Komitmen janji Jokowi ini menjadi titik lemah dalam persaingannya di pilpres 2019 nanti. Tim Jokowi mesti melakukan pertama, percepatan dalam menunaikan janji-janji yang masih mungkin direalisasikan. Waktu tak banyak tersisa. Kedua, mengemas program-program andalan yang sudah terlaksana menjadi tampak sangat sukses. Biar kelihatan aduhai dan luar biasa. Ketiga, mempersiapkan "double cover" untuk menangkis setiap serangan terkait janji politik yang tak mampu dipenuhinya. Buat "jurus berkelit" yang jitu.
Jika Anies ditakdirkan jadi lawannya, Jokowi diprediksi akan sangat kewalahan. Soal menyerang, Anies punya kemampuan taktis di atas rata-rata. Anies orang yang cerdas membaca dan mengoreksi data.
Jokowi tentu tak ingin Anies jadi lawan tandingnya. Caranya? Diantara pilihan yang dianggap paling cerdas adalah melakukan akuisisi. Anies jadi cawapres Jokowi. Anies bersedia? Jika jawabannya iya, Anies dipastikan akan kehilangan simpati dan muka. Terutama di hadapan para pendukungnya. Orang malah bisa menuduhnya oportunis dan pemburu jabatan.
Ketegasan dan keberanian? Jokowi dikenal publik dekat dengan taipan. Dalam beberapa hal, tak mudah bagi Jokowi untuk tegas dalam keputusan. Terutama jika menyangkut kepentingan Taipan. Tidak hanya Jokowi, umumnya presiden Indonesia mengalami hal yang sama.
Sebagai gubernur, Anies menegaskan posisinya tidak mau didekte oleh taipan. Alexis ditutup dan reklamasi dihentikan. Pembelian Rumah Sakit Sumber Waras dinego ulang karena terbukti ada kesalahan. Dan Pemprov DKI rugi 191,33 milyar. Jika tidak mau, terpaksa dibawa ke pengadilan.

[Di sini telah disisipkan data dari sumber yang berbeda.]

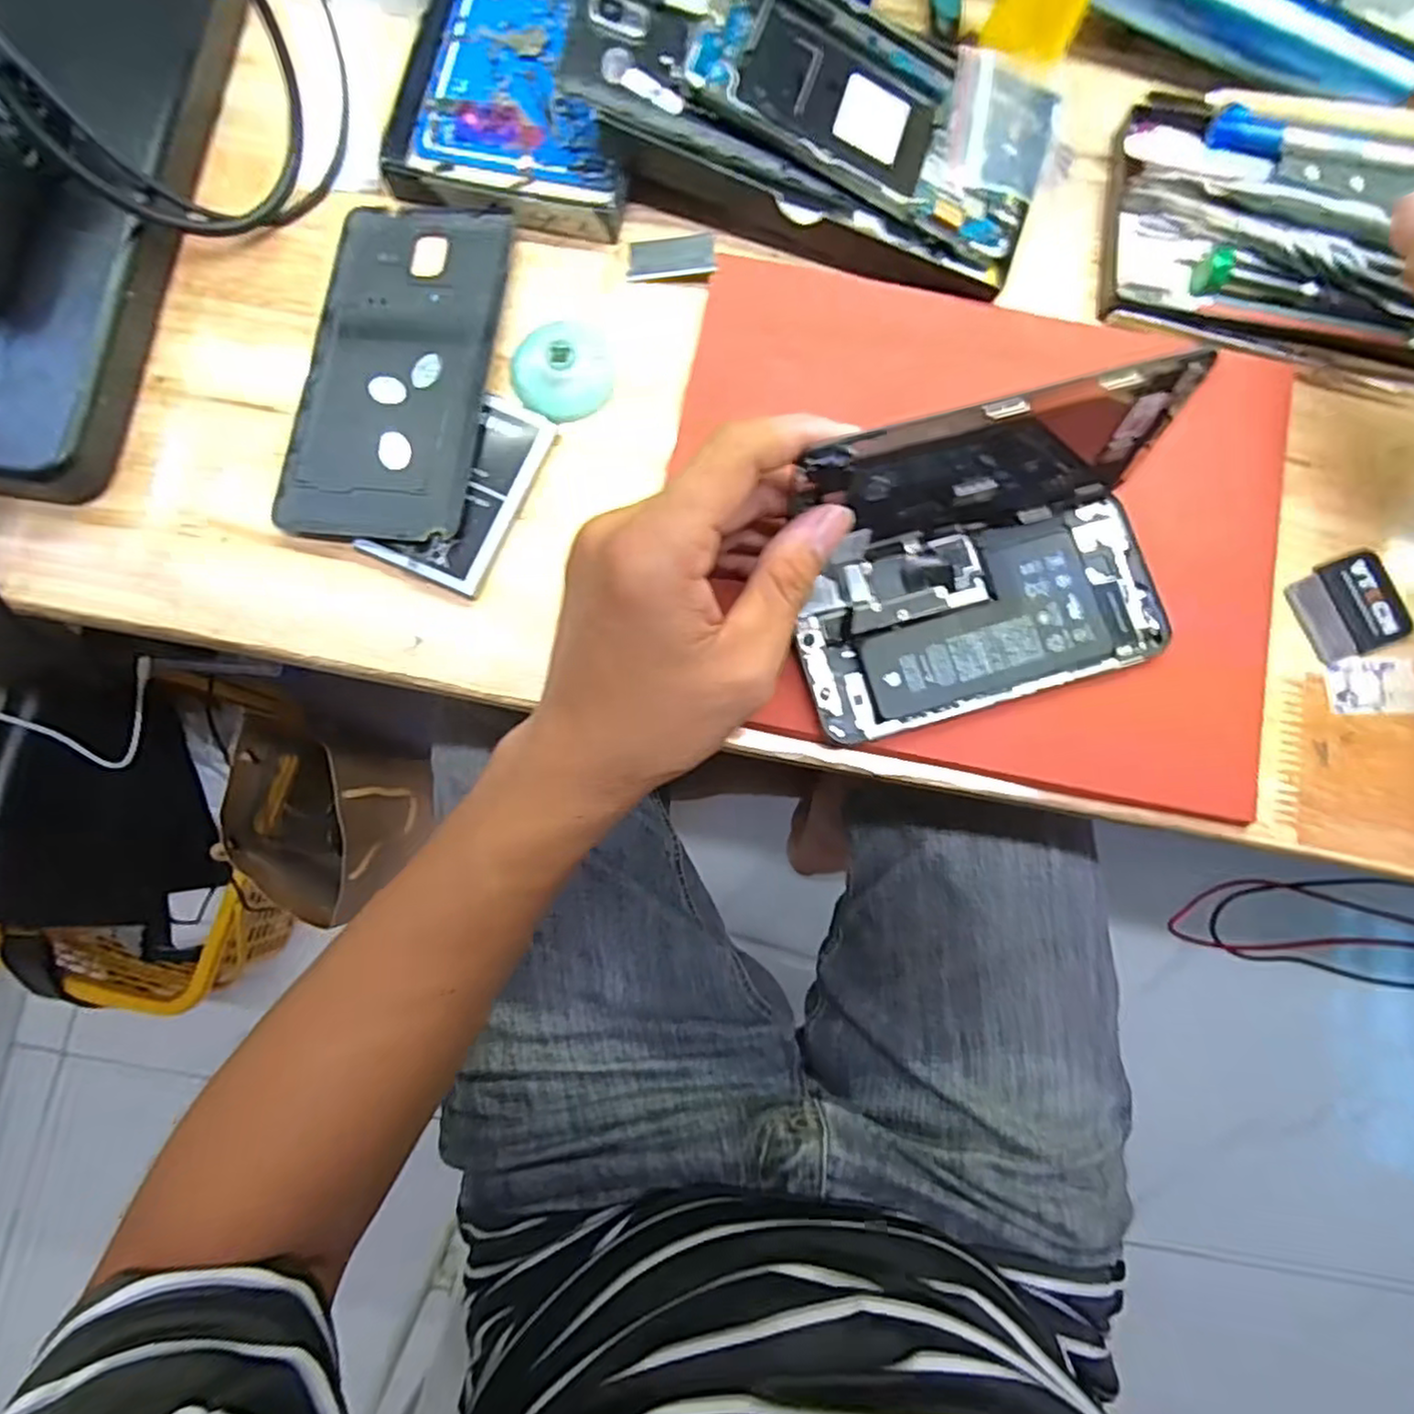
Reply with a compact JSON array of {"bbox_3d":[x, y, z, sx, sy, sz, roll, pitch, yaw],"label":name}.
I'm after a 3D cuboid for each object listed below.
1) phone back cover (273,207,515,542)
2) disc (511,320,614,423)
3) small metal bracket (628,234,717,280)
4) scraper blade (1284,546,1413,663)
[{"bbox_3d":[-0.127,-0.139,0.284,0.076,0.008,0.146,5,81,-2],"label":"phone back cover"},{"bbox_3d":[-0.059,-0.139,0.285,0.039,0.007,0.041,0,81,-2],"label":"disc"},{"bbox_3d":[-0.015,-0.192,0.298,0.036,0.007,0.022,-2,82,-3],"label":"small metal bracket"},{"bbox_3d":[0.262,-0.041,0.284,0.041,0.004,0.039,-22,83,-5],"label":"scraper blade"}]

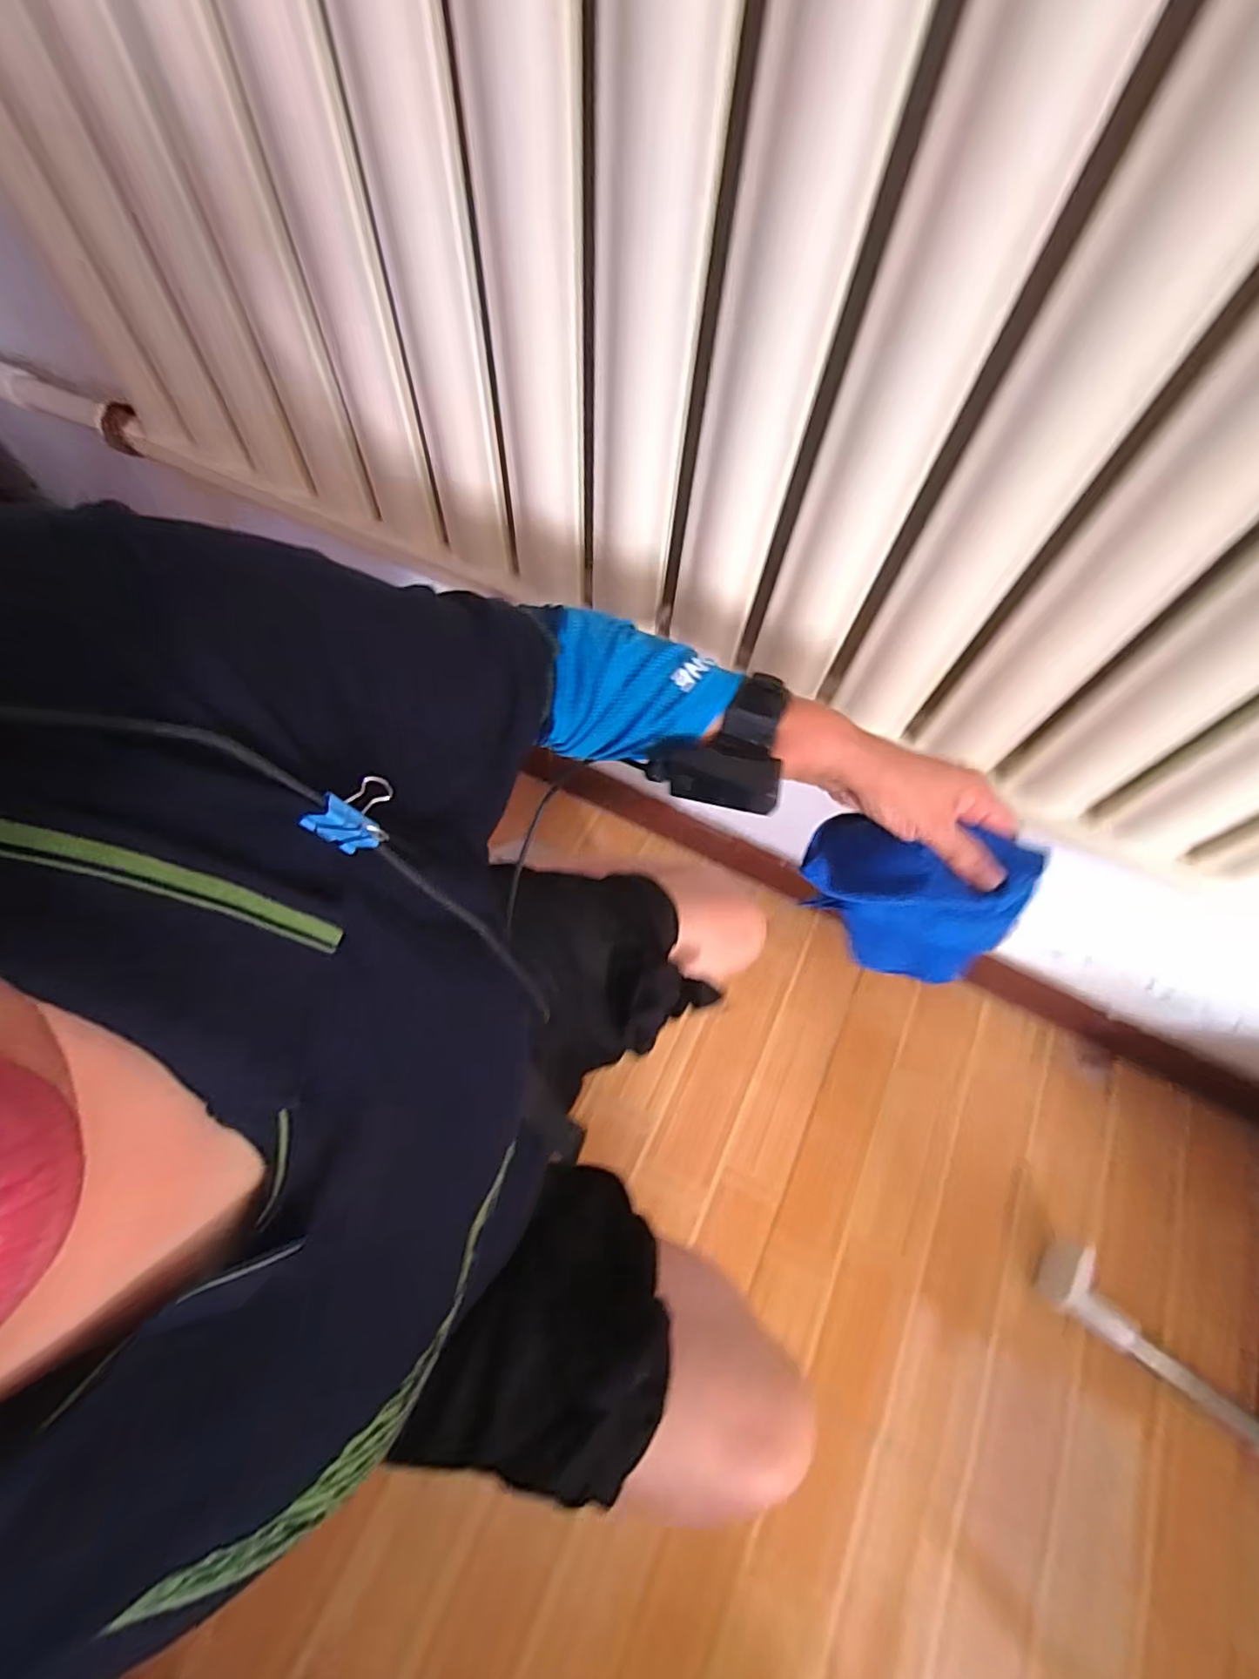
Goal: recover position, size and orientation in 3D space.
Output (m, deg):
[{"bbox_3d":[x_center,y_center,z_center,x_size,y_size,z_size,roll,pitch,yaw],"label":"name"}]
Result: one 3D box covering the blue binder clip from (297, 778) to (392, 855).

Tak ada beban bagi Anies terhadap taipan membuat Anies berani dan tegas dalam mengambil setiap keputusan. Meski harus berlawanan dengan taipan, bahkan kadang harus menghadapi kekuasaan.

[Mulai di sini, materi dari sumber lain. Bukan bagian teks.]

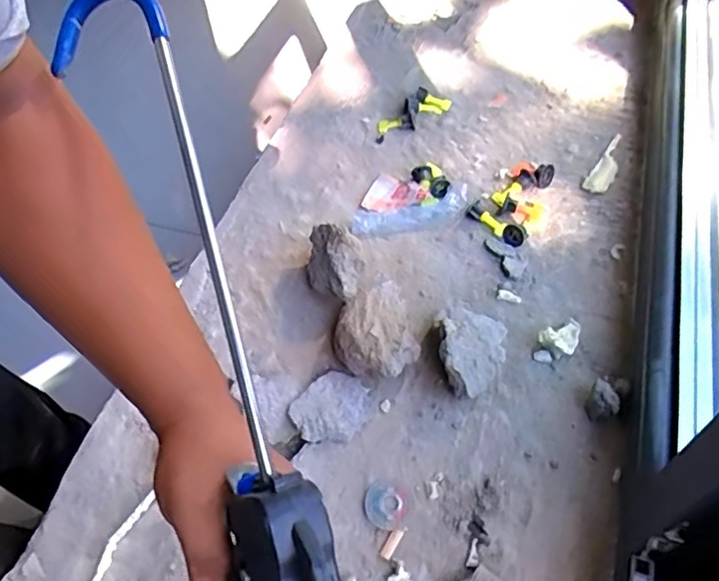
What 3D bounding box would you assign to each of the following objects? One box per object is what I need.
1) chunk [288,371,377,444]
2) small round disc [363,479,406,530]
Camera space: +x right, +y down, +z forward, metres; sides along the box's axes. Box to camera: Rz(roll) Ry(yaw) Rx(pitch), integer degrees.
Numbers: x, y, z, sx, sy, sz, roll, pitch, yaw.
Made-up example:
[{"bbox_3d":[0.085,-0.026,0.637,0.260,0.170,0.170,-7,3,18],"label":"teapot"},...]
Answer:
[{"bbox_3d":[-0.030,0.133,0.659,0.075,0.026,0.089,32,62,24],"label":"chunk"},{"bbox_3d":[0.026,0.215,0.597,0.042,0.009,0.045,-2,54,3],"label":"small round disc"}]

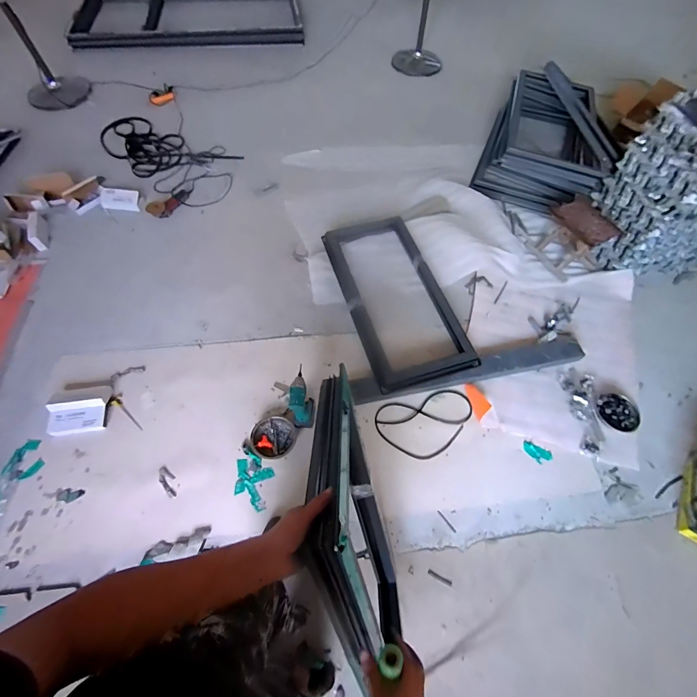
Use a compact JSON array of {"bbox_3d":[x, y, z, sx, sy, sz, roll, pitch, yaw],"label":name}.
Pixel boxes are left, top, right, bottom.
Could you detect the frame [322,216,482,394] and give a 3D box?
[{"bbox_3d":[0.206,-0.290,1.803,0.474,0.085,1.018,-20,66,-4],"label":"frame"}]

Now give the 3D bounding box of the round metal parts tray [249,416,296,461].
[{"bbox_3d":[-0.308,0.365,1.458,0.177,0.035,0.171,1,61,-3],"label":"round metal parts tray"}]

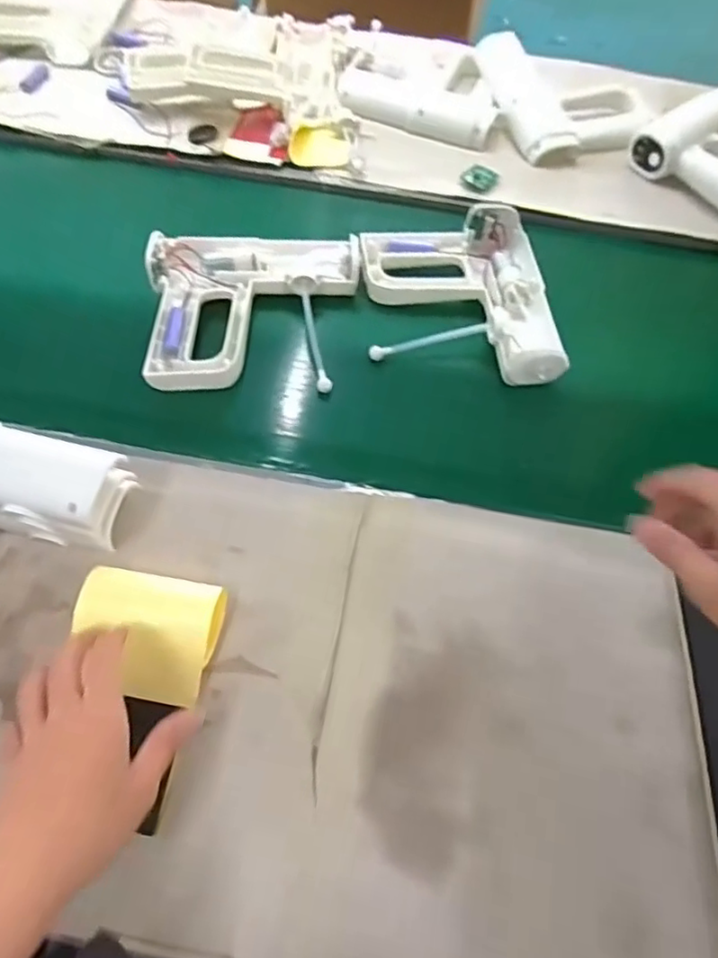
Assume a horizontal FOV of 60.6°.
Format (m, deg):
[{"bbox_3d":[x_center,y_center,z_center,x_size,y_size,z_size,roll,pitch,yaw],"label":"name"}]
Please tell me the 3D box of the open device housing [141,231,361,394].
[{"bbox_3d":[-0.103,-0.182,0.620,0.207,0.038,0.192,-3,62,-5],"label":"open device housing"}]

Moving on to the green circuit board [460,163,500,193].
[{"bbox_3d":[0.149,-0.368,0.748,0.039,0.006,0.046,27,64,11],"label":"green circuit board"}]

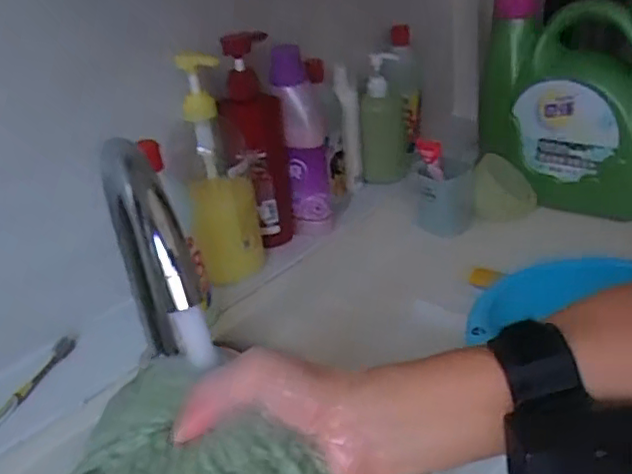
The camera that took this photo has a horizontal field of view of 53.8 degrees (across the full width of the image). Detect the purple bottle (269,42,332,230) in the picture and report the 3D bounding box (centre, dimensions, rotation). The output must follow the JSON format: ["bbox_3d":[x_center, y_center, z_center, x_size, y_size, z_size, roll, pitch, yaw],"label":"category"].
[{"bbox_3d":[-0.015,-0.116,0.769,0.052,0.222,0.046,-4,29,6],"label":"purple bottle"}]

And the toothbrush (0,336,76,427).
[{"bbox_3d":[-0.284,0.153,0.587,0.021,0.011,0.176,2,30,17],"label":"toothbrush"}]

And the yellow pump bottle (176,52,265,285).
[{"bbox_3d":[-0.111,-0.073,0.695,0.074,0.254,0.056,-9,29,-3],"label":"yellow pump bottle"}]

Dari fakta-fakta itu, Anies kuat di terobosan ide, terukur janji dan komitmennya, serta lebih punya ketegasan dan keberanian. Ini bisa Anies lakukan, karena ia bebas dari jasa dan sandera taipan. Tak banyak kepala daerah, termasuk pemimpin negara, yang mampu keluar dari jalur dan jeratan modal para taipan.

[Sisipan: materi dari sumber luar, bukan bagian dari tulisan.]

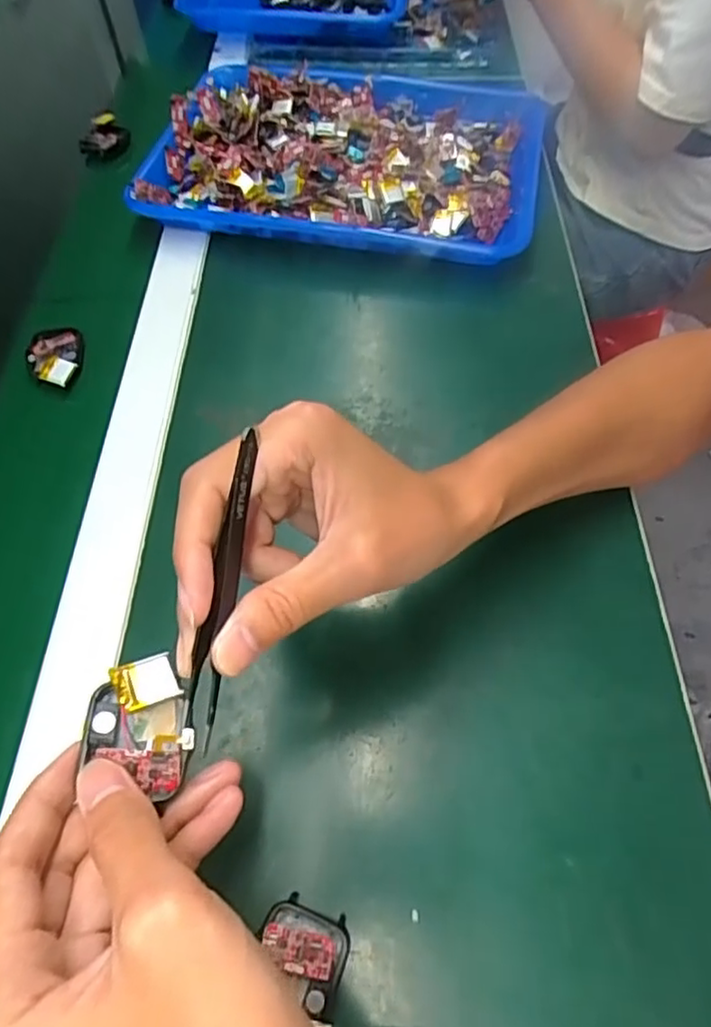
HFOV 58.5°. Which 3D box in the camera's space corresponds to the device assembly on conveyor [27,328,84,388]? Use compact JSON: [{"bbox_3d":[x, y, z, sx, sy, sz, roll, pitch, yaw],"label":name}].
[{"bbox_3d":[-0.220,-0.115,0.463,0.038,0.009,0.059,-9,57,-6],"label":"device assembly on conveyor"}]

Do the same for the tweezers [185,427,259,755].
[{"bbox_3d":[-0.048,0.026,0.226,0.011,0.012,0.111,12,94,9],"label":"tweezers"}]

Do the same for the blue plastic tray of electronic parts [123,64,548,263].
[{"bbox_3d":[-0.004,-0.329,0.581,0.337,0.052,0.270,9,59,7],"label":"blue plastic tray of electronic parts"}]

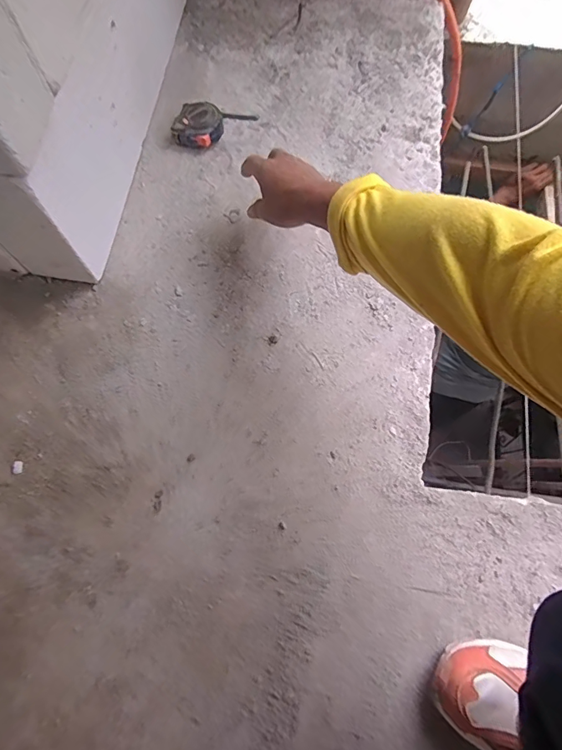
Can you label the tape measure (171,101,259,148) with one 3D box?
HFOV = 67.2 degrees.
[{"bbox_3d":[-0.105,-0.399,0.672,0.124,0.036,0.078,1,74,-1],"label":"tape measure"}]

Bagaimana jika Anies jadi presiden? Samakah sikap tegasnya seperti ketika jadi gubernur? Waktu yang akan membuktikan.
Langkah-langkah Anies ini bisa dikapitalisasi timsesnya untuk menjadi brand yang akan sangat berarti untuk menandingi Jokowi di 2019.
Anies punya potensi besar menjadi pesaing terberat Jokowi di pilpres 2019. Ini tak menutup kemungkinan jika Prabowo legowo. Sebab, dibanding Prabowo, Anies lebih menjanjikan. Sebagai "King Maker", Prabowo bisa menjadi pemain yang sesungguhnya.
Jika Anies menang, maka itu juga merupakan kemenangan Gerindra. Gerindra akan terlibat bantu urus pemerintahan. Ujungnya, Prabowo juga pemenangnya.